Since June 9, 2019, the day Alvarez debuted, only Judge (.638) and Shohei Ohtani (.589) have a higher slugging percentage than Alvarez (.580). What makes Alvarez such a great hitter, especially to the opposite field and against lefthanded pitchers, is his incredible ability to keep his front side on the baseball longer than any other hitter. Almost never will you see Alvarez fooled where the barrel is through the zone before the ball arrives, the top hand comes off the bat and his weight is "out in front."
Alvarez hits with a closed stride, which is exceedingly rare for a power hitter. He begins with an open stance, with his back foot closer to the plate than his front foot, but when he strides his front foot lands closer to the plate than his back foot.
Here is a remarkable visual comparison: Alvarez's first home run, which came in his second at-bat of his debut, and his 191st home run.
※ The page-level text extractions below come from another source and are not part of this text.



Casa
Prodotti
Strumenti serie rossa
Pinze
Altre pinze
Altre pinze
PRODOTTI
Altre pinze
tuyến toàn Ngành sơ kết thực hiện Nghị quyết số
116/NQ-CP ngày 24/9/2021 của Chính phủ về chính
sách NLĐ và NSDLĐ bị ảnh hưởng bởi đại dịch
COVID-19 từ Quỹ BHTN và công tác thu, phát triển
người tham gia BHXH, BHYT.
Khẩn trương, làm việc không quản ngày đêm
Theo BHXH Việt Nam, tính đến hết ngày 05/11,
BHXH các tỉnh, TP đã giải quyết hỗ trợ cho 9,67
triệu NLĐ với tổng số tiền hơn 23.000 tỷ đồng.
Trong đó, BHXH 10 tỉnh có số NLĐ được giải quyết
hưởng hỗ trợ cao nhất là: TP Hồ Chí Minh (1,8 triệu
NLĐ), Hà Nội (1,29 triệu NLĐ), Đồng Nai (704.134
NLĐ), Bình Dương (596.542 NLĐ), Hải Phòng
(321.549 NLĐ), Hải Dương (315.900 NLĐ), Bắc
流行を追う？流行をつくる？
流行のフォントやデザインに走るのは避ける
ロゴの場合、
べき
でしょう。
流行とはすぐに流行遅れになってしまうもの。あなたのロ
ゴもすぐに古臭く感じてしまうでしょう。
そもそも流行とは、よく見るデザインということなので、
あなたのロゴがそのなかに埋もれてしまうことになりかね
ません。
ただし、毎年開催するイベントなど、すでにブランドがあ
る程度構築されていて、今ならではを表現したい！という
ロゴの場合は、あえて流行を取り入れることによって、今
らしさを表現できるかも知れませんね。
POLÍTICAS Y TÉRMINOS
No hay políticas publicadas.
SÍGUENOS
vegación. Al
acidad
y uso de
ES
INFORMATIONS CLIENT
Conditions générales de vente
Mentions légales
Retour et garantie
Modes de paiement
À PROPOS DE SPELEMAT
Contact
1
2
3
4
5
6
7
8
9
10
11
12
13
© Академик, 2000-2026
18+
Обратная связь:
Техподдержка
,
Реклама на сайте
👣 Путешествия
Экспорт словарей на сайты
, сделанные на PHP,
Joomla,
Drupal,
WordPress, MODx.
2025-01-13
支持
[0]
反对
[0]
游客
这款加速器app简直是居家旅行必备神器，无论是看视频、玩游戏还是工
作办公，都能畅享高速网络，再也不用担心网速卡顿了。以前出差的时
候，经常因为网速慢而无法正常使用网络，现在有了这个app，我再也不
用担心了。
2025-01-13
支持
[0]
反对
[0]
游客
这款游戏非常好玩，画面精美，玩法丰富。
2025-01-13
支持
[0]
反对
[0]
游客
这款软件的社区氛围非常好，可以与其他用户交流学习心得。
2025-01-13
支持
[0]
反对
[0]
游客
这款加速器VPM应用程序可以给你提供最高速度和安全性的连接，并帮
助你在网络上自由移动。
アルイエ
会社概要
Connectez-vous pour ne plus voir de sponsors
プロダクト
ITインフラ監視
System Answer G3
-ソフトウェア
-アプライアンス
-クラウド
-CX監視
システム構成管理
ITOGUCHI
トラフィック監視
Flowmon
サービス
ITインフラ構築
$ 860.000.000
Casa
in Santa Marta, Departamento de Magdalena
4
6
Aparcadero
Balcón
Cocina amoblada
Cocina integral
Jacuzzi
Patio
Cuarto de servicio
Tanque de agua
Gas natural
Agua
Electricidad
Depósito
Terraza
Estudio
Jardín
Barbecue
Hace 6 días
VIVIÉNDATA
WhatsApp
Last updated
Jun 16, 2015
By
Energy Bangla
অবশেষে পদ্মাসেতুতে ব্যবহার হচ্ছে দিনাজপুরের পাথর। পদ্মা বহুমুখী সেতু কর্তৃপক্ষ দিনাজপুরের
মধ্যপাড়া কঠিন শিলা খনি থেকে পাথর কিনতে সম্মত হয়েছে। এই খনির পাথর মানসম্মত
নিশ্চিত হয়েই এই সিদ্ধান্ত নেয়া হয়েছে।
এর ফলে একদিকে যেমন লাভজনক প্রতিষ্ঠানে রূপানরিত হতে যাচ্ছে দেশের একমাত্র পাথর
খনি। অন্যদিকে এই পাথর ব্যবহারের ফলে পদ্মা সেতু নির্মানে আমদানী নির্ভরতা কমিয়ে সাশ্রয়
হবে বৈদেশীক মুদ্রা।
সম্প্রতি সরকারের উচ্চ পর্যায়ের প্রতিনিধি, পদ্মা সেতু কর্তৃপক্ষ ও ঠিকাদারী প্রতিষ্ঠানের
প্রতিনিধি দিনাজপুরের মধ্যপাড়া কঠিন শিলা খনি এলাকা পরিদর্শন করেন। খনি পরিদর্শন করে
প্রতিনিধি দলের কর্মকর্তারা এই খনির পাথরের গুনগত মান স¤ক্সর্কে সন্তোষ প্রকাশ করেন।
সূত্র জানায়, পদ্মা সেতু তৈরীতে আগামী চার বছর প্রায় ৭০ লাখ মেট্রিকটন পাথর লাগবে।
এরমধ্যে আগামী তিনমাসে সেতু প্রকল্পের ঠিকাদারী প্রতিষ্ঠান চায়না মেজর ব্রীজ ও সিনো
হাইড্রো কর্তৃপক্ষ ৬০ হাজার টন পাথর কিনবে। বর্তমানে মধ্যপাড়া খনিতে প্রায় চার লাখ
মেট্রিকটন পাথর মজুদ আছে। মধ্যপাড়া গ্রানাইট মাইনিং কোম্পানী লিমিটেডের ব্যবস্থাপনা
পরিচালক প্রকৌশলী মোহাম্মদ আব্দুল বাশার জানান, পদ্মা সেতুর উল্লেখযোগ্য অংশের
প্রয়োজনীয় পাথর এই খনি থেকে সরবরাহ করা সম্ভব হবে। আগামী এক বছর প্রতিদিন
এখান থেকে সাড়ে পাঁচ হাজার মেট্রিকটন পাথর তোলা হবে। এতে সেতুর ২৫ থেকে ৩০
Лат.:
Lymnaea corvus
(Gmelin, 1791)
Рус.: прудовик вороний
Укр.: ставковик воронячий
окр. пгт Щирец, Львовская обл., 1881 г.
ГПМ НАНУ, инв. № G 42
Nothing has changed. You can see the closed stride. Both home runs resulted from taking low fastballs out to left field.
This closed-stride position helps make Alvarez the best left-on-left slugger this side of Babe Ruth:
Highest SLG by LHH vs. LHP (Min. 1,000 plate appearances)
| Player | Slugging percentage |
|---|---|
| 1. Babe Ruth | .657 |
| 2. Yordan Alvarez | .590 |
| 3. Lou Gehrig | .578 |
| 4. Barry Bonds | .569 |
| 5. Stan Musial | .523 |
His greatness has been in our midst all along, if not always fully recognized. Alvarez has a career postseason OPS of .944 in 60 games. (Judge has a .822 OPS in 65 postseason games.) He has been Rookie of the Year, ALCS MVP and been named to three All-Star teams. But Alvarez has finished in the top eight in MVP voting only once, a third-place finish in 2022 behind-you got it-Judge and Ohtani. Overshadowed by Judge, Alvarez now has an open path for more recognition - and maybe his first MVP award.
Alvarez has two more years remaining on a six-year, $115-million bargain of a deal with the Astros. If you think Houston should trade him at the deadline, stop. This is the kind of generational hitter who simply is too good to trade.